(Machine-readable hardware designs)

_ _ _

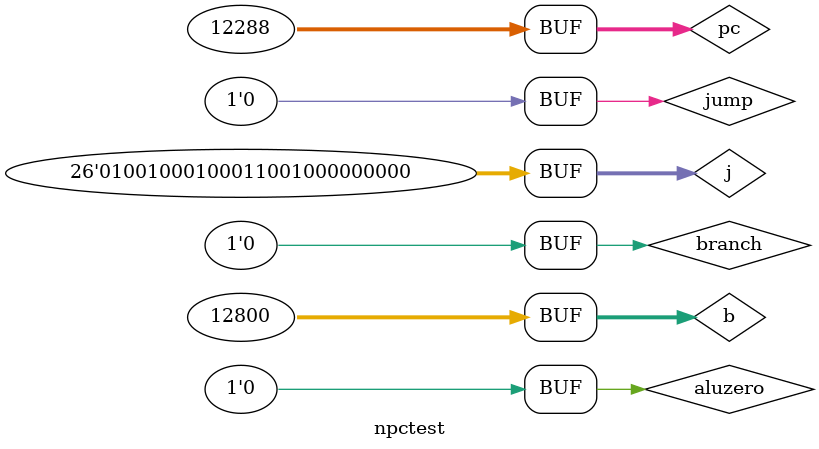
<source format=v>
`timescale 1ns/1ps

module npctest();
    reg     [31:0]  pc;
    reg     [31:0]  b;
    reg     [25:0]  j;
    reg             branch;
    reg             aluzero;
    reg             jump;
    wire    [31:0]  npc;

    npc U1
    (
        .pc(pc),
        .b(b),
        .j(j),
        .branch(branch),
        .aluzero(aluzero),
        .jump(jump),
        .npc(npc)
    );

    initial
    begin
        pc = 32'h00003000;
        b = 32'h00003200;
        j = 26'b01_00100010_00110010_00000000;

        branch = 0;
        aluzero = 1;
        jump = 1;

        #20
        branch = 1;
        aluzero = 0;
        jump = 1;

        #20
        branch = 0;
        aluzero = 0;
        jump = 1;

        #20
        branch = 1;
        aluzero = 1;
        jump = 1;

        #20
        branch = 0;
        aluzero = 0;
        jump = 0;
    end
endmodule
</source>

_ _ _

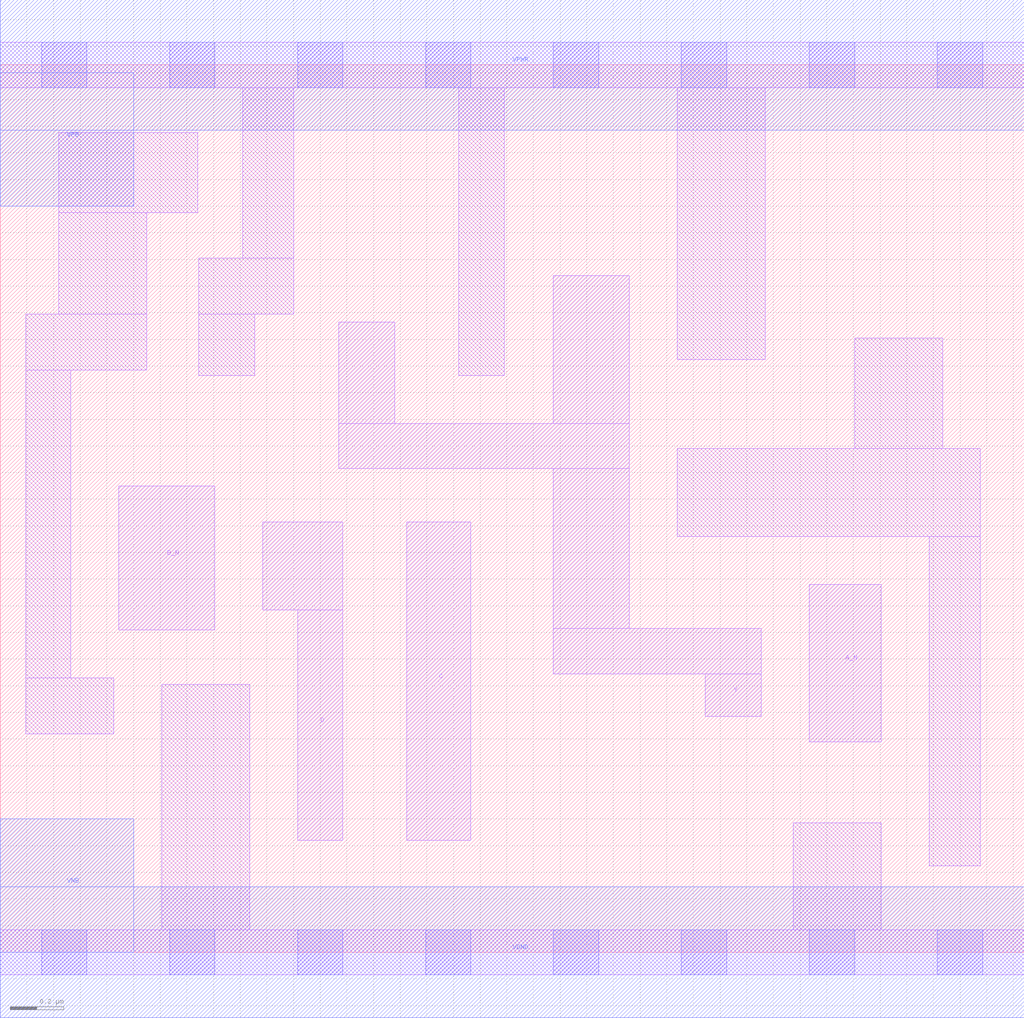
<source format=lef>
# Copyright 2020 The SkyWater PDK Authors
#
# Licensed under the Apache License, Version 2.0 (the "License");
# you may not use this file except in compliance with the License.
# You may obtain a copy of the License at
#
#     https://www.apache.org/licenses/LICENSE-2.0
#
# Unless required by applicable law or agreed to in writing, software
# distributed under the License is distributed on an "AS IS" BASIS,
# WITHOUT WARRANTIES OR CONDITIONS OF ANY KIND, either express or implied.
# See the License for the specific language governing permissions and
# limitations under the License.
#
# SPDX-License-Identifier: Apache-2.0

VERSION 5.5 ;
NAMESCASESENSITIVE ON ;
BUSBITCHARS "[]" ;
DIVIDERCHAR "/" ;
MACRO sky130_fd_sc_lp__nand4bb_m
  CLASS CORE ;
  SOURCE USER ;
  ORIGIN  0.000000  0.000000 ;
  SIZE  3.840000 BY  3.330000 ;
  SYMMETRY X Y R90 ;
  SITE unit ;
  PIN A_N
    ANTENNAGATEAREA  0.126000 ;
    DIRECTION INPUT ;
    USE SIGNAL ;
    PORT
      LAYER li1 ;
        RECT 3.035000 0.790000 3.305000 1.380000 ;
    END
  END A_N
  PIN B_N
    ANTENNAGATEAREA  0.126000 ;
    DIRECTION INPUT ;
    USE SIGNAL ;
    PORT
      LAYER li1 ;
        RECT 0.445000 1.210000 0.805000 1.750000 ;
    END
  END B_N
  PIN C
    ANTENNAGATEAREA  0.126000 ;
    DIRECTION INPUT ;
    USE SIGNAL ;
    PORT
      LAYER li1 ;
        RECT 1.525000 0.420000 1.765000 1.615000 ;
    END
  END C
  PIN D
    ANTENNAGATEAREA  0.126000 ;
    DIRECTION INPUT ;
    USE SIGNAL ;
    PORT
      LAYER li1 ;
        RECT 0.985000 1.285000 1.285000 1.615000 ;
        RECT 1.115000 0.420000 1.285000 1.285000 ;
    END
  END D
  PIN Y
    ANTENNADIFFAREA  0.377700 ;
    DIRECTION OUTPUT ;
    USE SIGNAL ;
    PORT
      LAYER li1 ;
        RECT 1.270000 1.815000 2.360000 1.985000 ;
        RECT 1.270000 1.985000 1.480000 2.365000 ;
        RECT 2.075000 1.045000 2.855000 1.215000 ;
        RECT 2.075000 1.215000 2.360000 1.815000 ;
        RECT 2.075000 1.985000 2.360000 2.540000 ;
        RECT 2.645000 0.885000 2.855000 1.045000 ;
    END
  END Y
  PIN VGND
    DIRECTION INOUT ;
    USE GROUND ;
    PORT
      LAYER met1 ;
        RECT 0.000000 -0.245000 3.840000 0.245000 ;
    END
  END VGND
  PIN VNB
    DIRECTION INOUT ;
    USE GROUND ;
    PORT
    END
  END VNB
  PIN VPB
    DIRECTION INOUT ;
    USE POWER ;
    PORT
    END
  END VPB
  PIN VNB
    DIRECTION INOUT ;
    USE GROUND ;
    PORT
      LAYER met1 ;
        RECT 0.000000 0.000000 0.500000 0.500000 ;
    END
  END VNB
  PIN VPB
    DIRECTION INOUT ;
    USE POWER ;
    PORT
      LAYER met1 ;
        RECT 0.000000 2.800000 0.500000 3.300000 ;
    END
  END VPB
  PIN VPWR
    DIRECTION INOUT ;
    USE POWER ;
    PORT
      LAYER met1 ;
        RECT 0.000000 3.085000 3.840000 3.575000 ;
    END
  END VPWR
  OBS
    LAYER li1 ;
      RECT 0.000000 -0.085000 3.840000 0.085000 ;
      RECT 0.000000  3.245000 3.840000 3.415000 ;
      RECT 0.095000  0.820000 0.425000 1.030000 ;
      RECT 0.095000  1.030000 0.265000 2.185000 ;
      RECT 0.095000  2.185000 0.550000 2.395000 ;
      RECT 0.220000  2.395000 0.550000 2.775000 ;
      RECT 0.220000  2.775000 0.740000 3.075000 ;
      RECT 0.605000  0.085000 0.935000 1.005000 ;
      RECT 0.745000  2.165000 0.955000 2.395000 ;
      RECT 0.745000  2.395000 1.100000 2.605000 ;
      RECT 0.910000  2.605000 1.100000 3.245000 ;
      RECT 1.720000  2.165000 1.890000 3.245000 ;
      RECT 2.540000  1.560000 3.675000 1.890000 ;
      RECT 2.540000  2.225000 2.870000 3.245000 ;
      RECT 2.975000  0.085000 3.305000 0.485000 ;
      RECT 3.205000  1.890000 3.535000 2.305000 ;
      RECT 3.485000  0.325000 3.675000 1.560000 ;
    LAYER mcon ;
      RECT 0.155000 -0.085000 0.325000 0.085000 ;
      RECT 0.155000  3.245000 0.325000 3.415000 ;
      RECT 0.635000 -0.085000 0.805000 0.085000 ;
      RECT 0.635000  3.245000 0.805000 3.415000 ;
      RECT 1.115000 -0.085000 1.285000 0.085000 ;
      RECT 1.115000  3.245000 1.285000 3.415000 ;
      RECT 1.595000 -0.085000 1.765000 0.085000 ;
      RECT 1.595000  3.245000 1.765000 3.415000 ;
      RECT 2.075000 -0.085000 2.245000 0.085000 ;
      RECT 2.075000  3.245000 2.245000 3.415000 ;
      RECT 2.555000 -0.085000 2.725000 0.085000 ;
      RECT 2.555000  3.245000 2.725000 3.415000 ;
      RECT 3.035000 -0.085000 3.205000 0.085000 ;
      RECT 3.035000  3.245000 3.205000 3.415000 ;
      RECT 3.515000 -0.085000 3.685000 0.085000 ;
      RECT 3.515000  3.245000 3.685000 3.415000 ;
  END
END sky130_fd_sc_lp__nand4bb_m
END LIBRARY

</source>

_ _ _

Task to complete:
Among the lines above, show every one that contains the string "under".

Response:
# Licensed under the Apache License, Version 2.0 (the "License");
# distributed under the License is distributed on an "AS IS" BASIS,
# limitations under the License.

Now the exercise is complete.